A heart-stopping day that characterized Wall Street yesterday. The S&P 500 erased a loss of 2.4%, posting a substantial + 2.6% at the end of the day. Never before has the market experienced such extreme reactions in both directions in one day, according to Bloomberg data dating back to 1990.
The Dow Jones rebounded around 1,400 points from the intraday lows tested earlier in the session when investors initially reacted very badly to US inflation data which highlighted the core component rising to new highs over 40 years.
Many possible explanations
Such a sudden turnaround is difficult to explain. Traders were ready for a new wave of sell orders if inflation, as it did later, remained high with the core component still advancing. At first it was like that with 10-year Treasury yields that shot up to 4.07% and Nasdaq dropped 3%. Then the 360-degree turn with the flood of buy orders on Wall Street and the deflating of bond yields. “There were so many people prepared for a big decline after the CPI number that when they saw no follow-through to the downside, the short sellers panicked and started buying,” said Matt Maley. Miller Tabak & Co.’s chief market strategist
“What is behind the reversal remains questionable – he argues Gabriel Debach, market analyst at eToro -. Some point to technical supports as the reason for the rebound, others to option hedgers, who found themselves forced to close short positions when investors took profits from put options during the sell off. Finally, we should also not forget the first glimmers of hope within the earnings season results ”. Yesterday the banking sector led the upside and today there will be the accounts of Morgan Stanley, JP. Morgan, Citi and Wells Fargo.
Biden unusually optimistic after CPI reading
Among the reasons behind the big rebound there are also some that look to Putin’s openness to dialogue. “It frankly seems very simplistic, given that these openings arrive every other day”, comments Giuseppe Sersale, Strategist of Anthilia Capital Partners Sgr, who instead finds it interesting to look at the reaction of the White House to the inflation numbers, perhaps dictated by the looming of Midterm Elections. Both Biden and his economic adviser indulged in unusually optimistic comments. “CPI report shows some progress in the fight against high prices but more work needs to be done,” says Biden.
But the main reason for the counter-reaction remains, according to Sersale, that in the short term, on the downside, this market had nothing more to give. Thanks to the Fed pounding, the news was in the prices, and the market was extremely short and pessimistic. “Once the flows of something traders, have been covered. Which may have weighed, why not, the gaining consensus of the opinion that the CPI, and in particular many of the components that push it upwards, are lagging ”.

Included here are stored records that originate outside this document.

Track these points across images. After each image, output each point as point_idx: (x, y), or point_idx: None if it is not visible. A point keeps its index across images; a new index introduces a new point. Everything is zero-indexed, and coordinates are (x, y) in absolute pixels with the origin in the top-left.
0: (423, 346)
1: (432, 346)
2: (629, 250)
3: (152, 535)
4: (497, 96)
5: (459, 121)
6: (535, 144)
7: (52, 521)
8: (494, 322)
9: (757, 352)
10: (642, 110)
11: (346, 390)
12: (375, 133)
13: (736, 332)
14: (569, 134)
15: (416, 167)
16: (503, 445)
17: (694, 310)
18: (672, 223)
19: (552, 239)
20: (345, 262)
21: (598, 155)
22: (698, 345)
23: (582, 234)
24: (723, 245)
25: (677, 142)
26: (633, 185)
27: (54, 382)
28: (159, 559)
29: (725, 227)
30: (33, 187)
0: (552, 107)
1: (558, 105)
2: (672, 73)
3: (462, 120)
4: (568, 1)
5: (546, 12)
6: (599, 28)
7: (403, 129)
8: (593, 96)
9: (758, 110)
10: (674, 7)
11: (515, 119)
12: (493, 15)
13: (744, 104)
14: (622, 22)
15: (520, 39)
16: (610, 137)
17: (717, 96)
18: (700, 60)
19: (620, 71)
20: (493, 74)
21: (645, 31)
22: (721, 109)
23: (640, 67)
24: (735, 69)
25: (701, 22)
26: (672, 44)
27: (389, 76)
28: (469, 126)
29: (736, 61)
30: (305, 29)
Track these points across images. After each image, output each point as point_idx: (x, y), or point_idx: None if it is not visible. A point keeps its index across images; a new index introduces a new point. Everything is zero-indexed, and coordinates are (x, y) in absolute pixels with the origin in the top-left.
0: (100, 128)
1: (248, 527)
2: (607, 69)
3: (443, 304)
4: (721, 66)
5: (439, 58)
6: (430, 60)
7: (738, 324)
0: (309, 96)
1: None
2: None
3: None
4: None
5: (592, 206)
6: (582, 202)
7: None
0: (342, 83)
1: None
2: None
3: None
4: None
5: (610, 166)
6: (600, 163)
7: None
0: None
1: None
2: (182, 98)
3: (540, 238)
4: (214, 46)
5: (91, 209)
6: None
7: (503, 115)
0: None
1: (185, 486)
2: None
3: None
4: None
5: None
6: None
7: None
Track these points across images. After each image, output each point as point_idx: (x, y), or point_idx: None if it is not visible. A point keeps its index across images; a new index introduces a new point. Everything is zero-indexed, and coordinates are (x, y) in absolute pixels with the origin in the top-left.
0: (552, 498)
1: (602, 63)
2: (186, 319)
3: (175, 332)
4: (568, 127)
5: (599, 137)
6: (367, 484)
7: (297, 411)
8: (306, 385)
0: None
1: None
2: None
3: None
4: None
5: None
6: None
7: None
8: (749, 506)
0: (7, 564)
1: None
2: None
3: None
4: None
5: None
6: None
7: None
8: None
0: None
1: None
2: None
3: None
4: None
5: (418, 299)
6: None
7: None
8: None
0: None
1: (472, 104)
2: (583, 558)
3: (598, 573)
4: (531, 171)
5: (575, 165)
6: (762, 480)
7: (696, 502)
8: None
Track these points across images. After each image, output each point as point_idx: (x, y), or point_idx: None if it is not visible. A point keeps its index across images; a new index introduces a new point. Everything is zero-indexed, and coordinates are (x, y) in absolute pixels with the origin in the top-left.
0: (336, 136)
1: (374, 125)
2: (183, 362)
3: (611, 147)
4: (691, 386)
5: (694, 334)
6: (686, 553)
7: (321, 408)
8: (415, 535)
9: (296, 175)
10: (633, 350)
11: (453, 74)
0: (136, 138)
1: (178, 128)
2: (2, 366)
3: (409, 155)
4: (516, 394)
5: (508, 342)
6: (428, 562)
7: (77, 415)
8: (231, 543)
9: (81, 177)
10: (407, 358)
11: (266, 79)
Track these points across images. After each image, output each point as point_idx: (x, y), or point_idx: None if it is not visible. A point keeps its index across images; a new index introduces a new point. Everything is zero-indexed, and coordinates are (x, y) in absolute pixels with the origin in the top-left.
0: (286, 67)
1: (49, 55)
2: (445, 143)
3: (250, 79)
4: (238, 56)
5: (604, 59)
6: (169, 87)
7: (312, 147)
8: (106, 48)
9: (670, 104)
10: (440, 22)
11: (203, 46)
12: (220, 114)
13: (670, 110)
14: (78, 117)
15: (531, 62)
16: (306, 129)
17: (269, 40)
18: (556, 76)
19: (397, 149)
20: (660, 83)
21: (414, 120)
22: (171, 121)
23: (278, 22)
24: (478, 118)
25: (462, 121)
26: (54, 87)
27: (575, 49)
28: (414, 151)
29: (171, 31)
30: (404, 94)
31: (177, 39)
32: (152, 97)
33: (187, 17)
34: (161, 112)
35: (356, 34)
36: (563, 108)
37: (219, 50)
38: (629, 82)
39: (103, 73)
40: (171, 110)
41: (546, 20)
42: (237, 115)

Inflation and expectations for next Fed moves
After the release of the inflation data, the markets have priced the arrival of a fourth consecutive squeeze of 75 basis points by the Fed in the next meeting on 1-2 November, with a probability of 98%. The probability of a fifth consecutive rate hike of 75 basis points at the end of the year also increased to 62%.
Traders are now betting on a round of monetary tightening from Powell & Co that will bring rates to close to 5% before the central bank ends the hikes in the spring of 2023. Expectations are on fed funds rates up to 4.9% by next April, compared to 4.65% priced the day before yesterday.
Returning to the data, in September the US consumer price index rose on a monthly basis by 0.4%, double compared to expectations, accelerating the pace compared to the previous + 0.1%. The core component – net of the prices of energy and food goods – jumped by 0.6% on a monthly basis, over the estimated + 0.5% and as in September.